Alex turned to find Max Vasser standing over her, arms folded across her chest, a none-too-sympathetic expression on her face as she contemplated her charge. "Yes, ma'am," she said glumly and turned back to her tech manual. After a moment though, she screwed up her courage enough to turn around again and complain. "I just don't understand why I have to learn this stuff," she said, shaking the manual in her hand as evidence. "I mean, we have our ground crew and everybody to keep our fighters in top working order. That's their job. Our job is to fly the planes and kill the bad guys! I don't need to know this stuff!" she said in a huff, tossing the book to the deck. "This is just stupid...." But even as those words escaped her lips, she caught the look on Max's face and felt her resolve erode under that caustic stare.
"Tell me...," said Max, adopting her dreaded 'lecturing-the-dumb-rookie' voice. "The next time we're forced to make a hard landing on some deserted alien planetoid, who's gonna fix our planes? You planning on cramming your ground crew into your bomb bay? We're on our own a lot -- we have to be self-sufficient. Commander Carter is the boss, I'm the muscle, Beckett's the eyes and ears, Schmidt's the brains. Guess what that makes you." She intensified her stare, demanding an answer from her recalcitrant pupil.
"Grease monkey," sighed Alex in resignation. She stared with loathing at the box of mismatched stembolts. She knew she'd lost this argument. Worse, she knew Max was right. She was doomed to a life of menial labor.
Contrary to popular opinion, Max wasn't completely without compassion -- she just chose to display it only at strategically opportune times, and this seemed like one of those times to her. She stepped around the sulking Alex and reached down into the box, withdrawing the piece Alex had most recently consigned there. Bending over to peer into the fighter's open underbelly, she pulled aside some of the dangling wires and hoses and snapped the stembolt into place where it belonged.

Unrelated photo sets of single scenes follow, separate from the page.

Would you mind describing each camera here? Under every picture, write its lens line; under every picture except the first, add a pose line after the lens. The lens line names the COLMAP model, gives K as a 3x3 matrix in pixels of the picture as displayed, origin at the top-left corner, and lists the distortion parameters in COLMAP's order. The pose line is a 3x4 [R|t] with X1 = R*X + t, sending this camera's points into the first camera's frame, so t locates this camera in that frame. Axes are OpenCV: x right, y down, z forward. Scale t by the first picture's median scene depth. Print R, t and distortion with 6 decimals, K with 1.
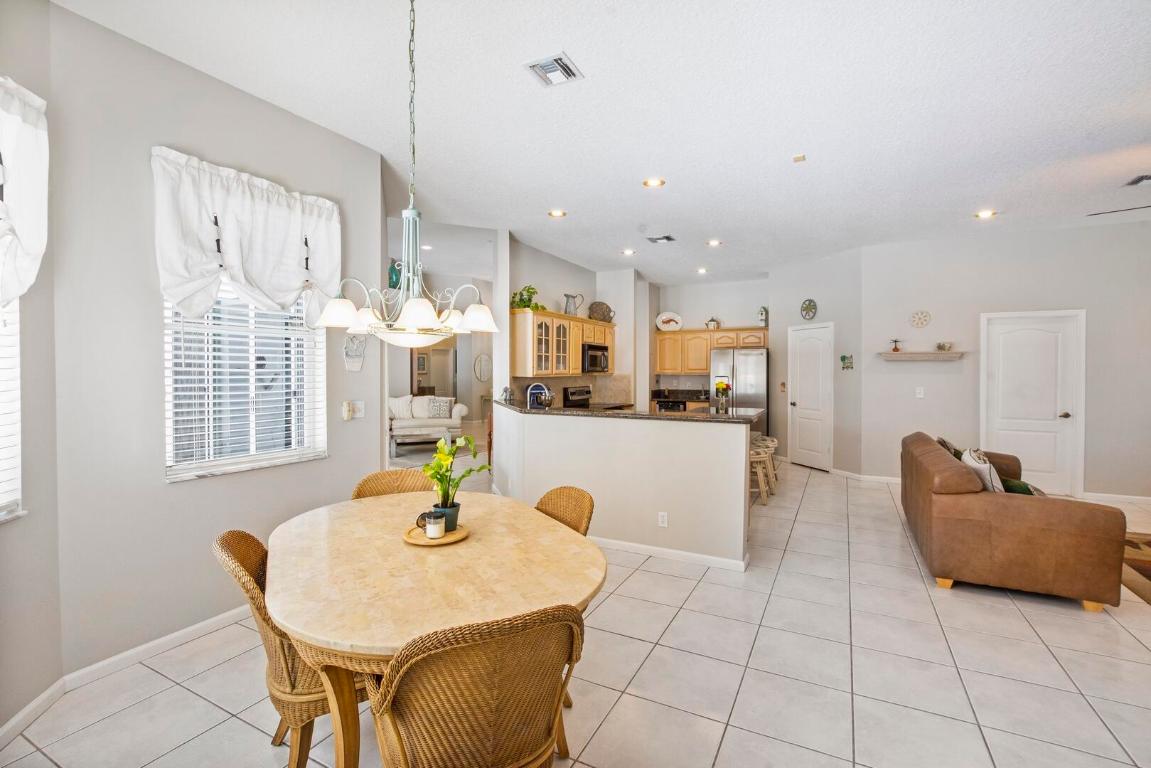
lens RADIAL K [[511.0, 0, 575.7], [0, 511.0, 372.5], [0, 0, 1]] dist [-0.014395, 0.000013]
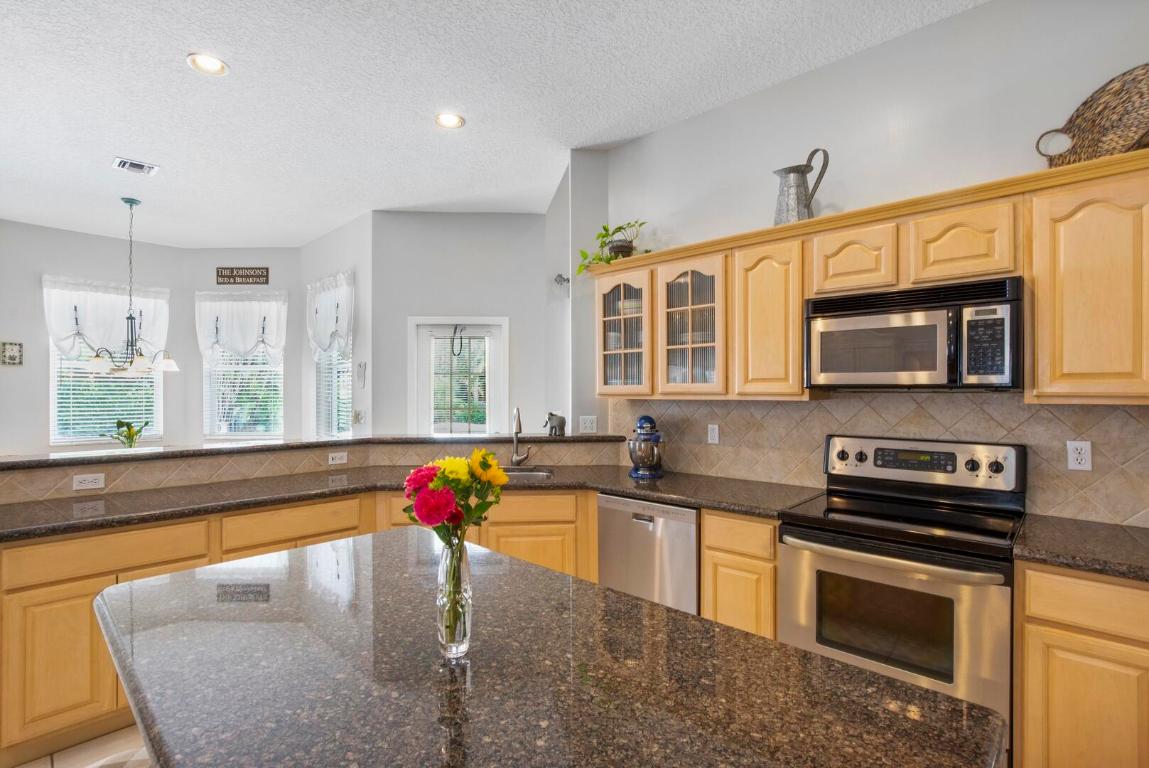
lens RADIAL K [[535.8, 0, 571.9], [0, 535.8, 391.3], [0, 0, 1]] dist [-0.014706, 0.000592]
pose [[-0.275650, 0.000663, -0.961258, 0.419463], [-0.004173, 0.999990, 0.001886, 0.000368], [0.961249, 0.004532, -0.275645, 1.066212]]
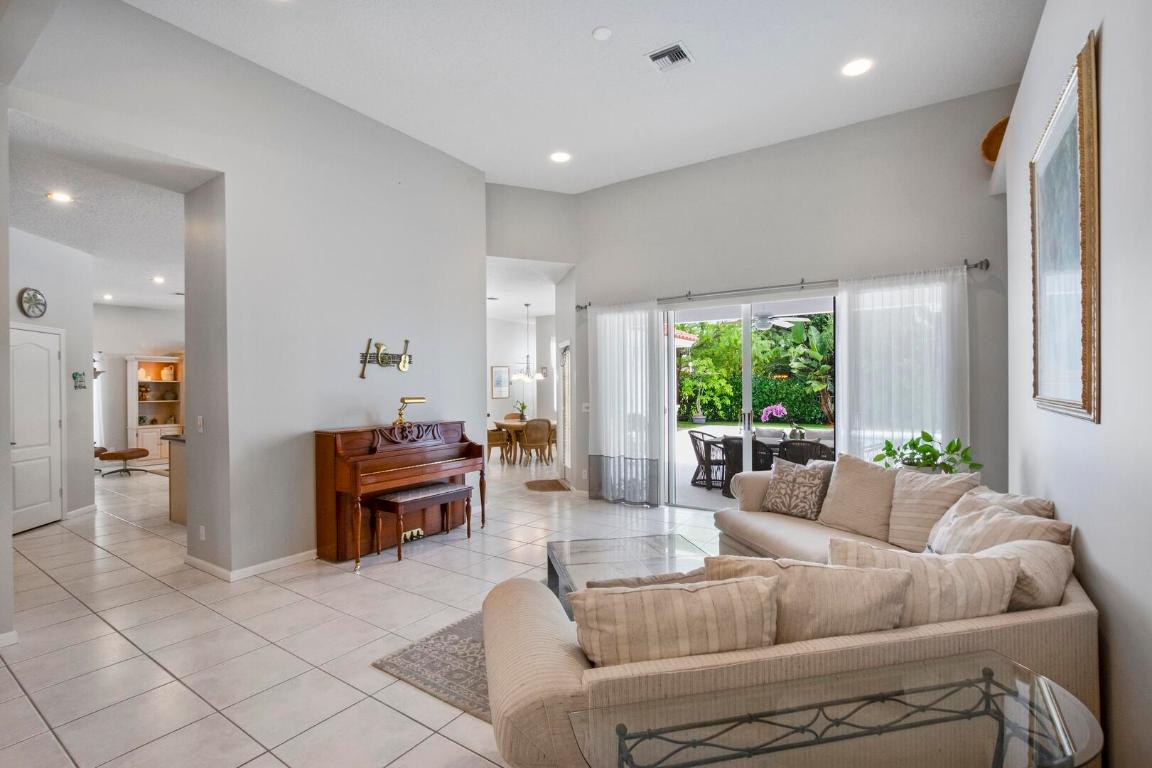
lens RADIAL K [[526.1, 0, 575.1], [0, 526.1, 387.7], [0, 0, 1]] dist [-0.013825, 0.000415]
pose [[-0.993489, 0.006234, 0.113760, -0.416726], [0.007030, 0.999954, 0.006596, -0.008622], [-0.113713, 0.007352, -0.993486, 1.874327]]
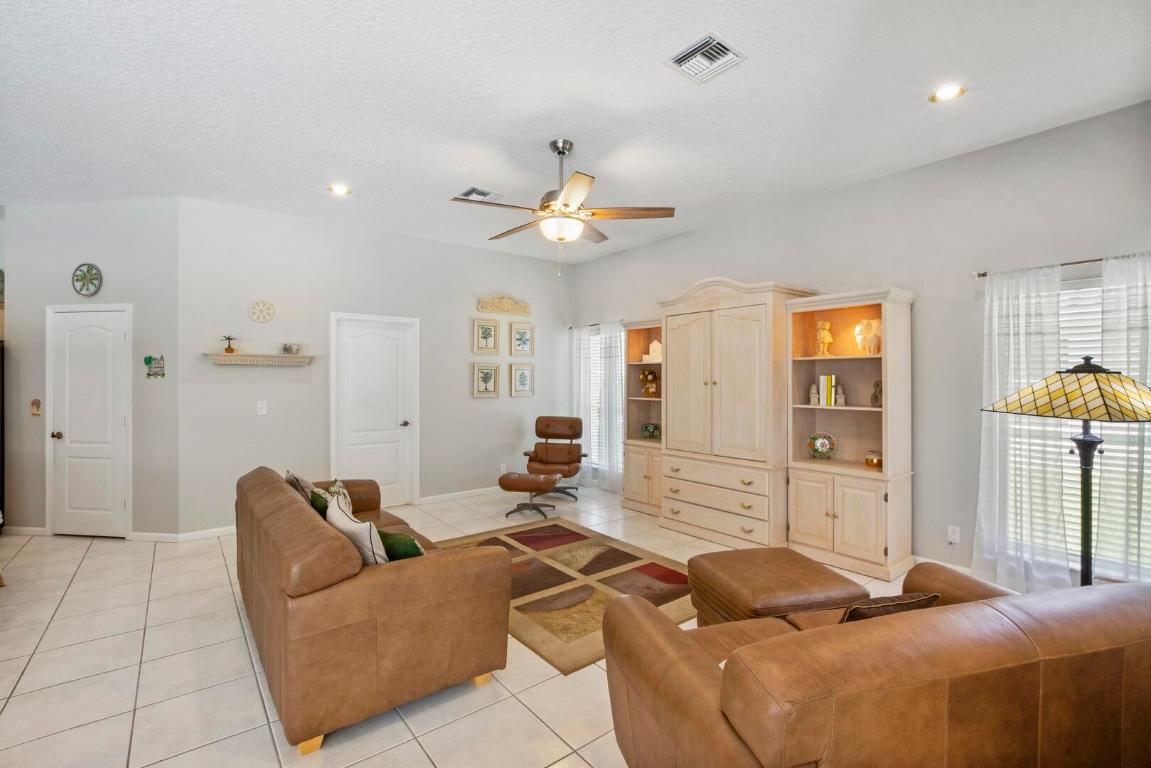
lens RADIAL K [[518.7, 0, 574.7], [0, 518.7, 375.1], [0, 0, 1]] dist [-0.017850, 0.000176]
pose [[0.413300, 0.004335, 0.910585, 0.162477], [0.006446, 0.999950, -0.007686, -0.000382], [-0.910572, 0.009046, 0.413251, 0.244049]]
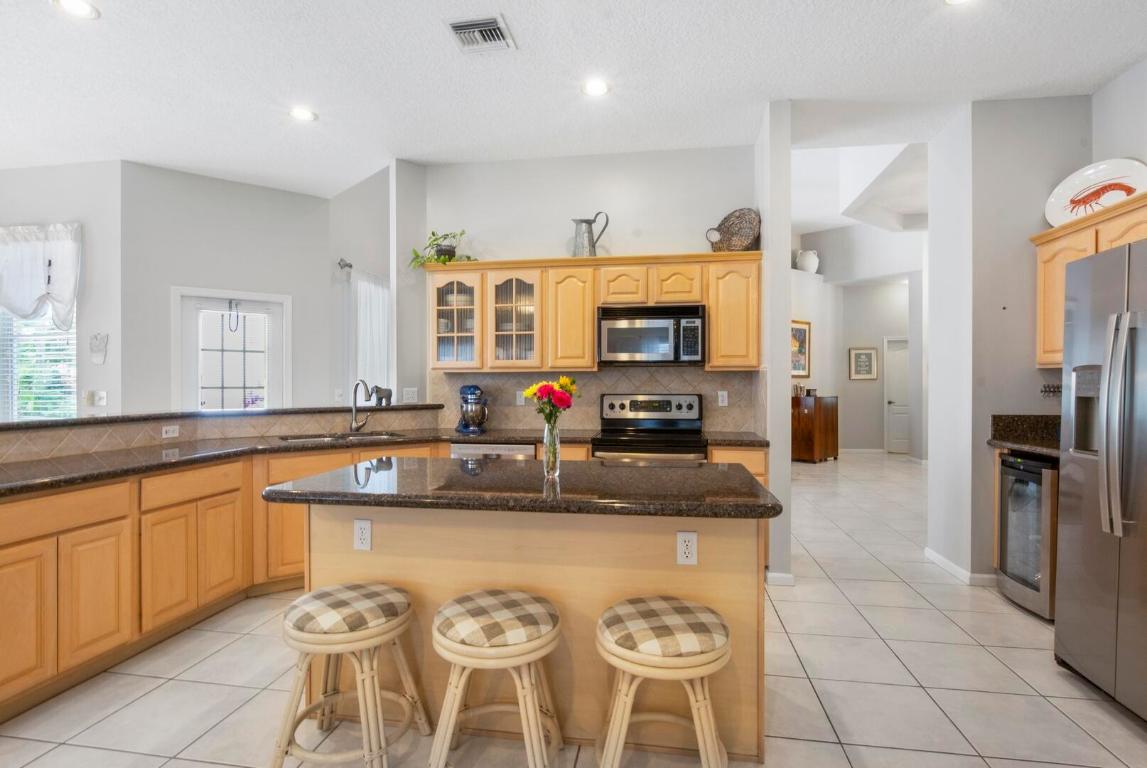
lens RADIAL K [[566.9, 0, 573.5], [0, 566.9, 384.0], [0, 0, 1]] dist [-0.015391, -0.000154]
pose [[0.315168, 0.000796, -0.949035, 0.600840], [-0.002655, 0.999996, -0.000043, 0.021451], [0.949032, 0.002533, 0.315169, 0.899666]]
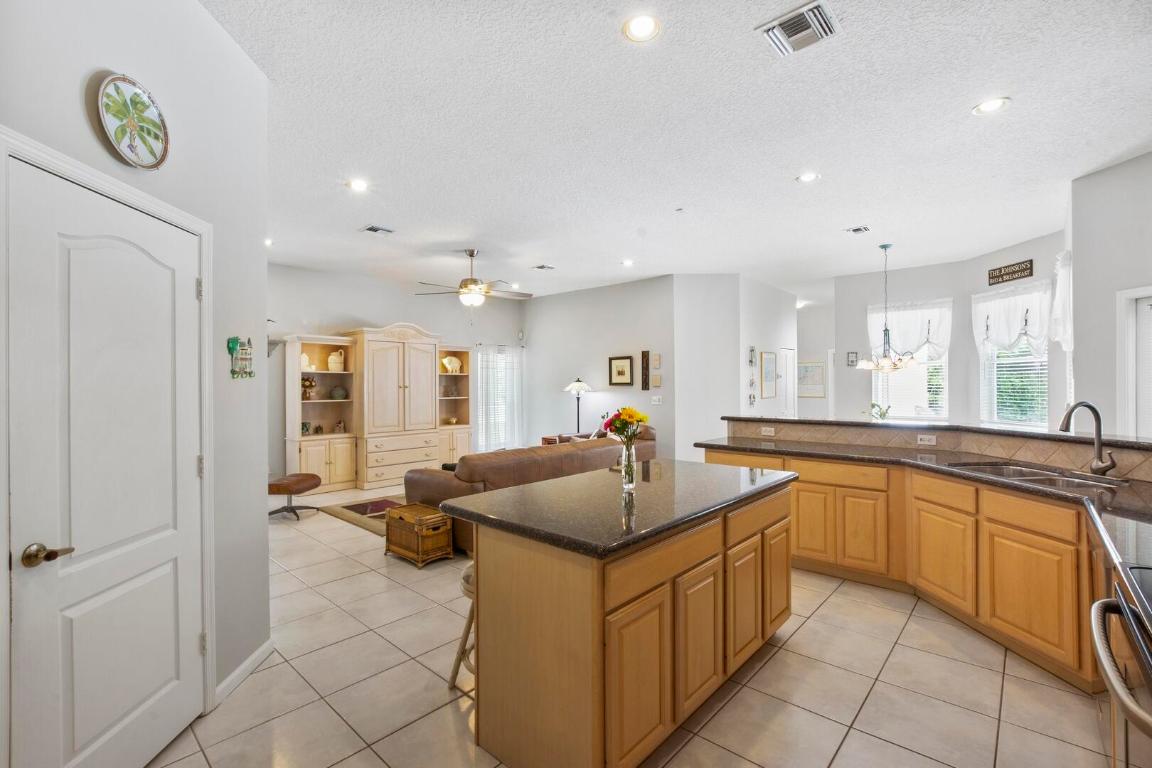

Alex just sat staring for a moment, stunned, not willing to believe it had been so easy. She leaned closer, checking exactly what Max had done. She'd spent the better part of the last hour trying in vain to find where that stupid component went, and it turns out she had been trying to fit it in a totally wrong place. And upside-down.
Max straightened up and smiled. "There. That'll get you started," she said. Then, pointing to one of the myriad tech manuals lying beside Alex, she offered one last piece of advice "Use this one instead of the one you've got there," she suggested. "It'll be a lot easier." With that, she turned on her heel and walked away, leaving Alex alone again to contemplate her new role in the group.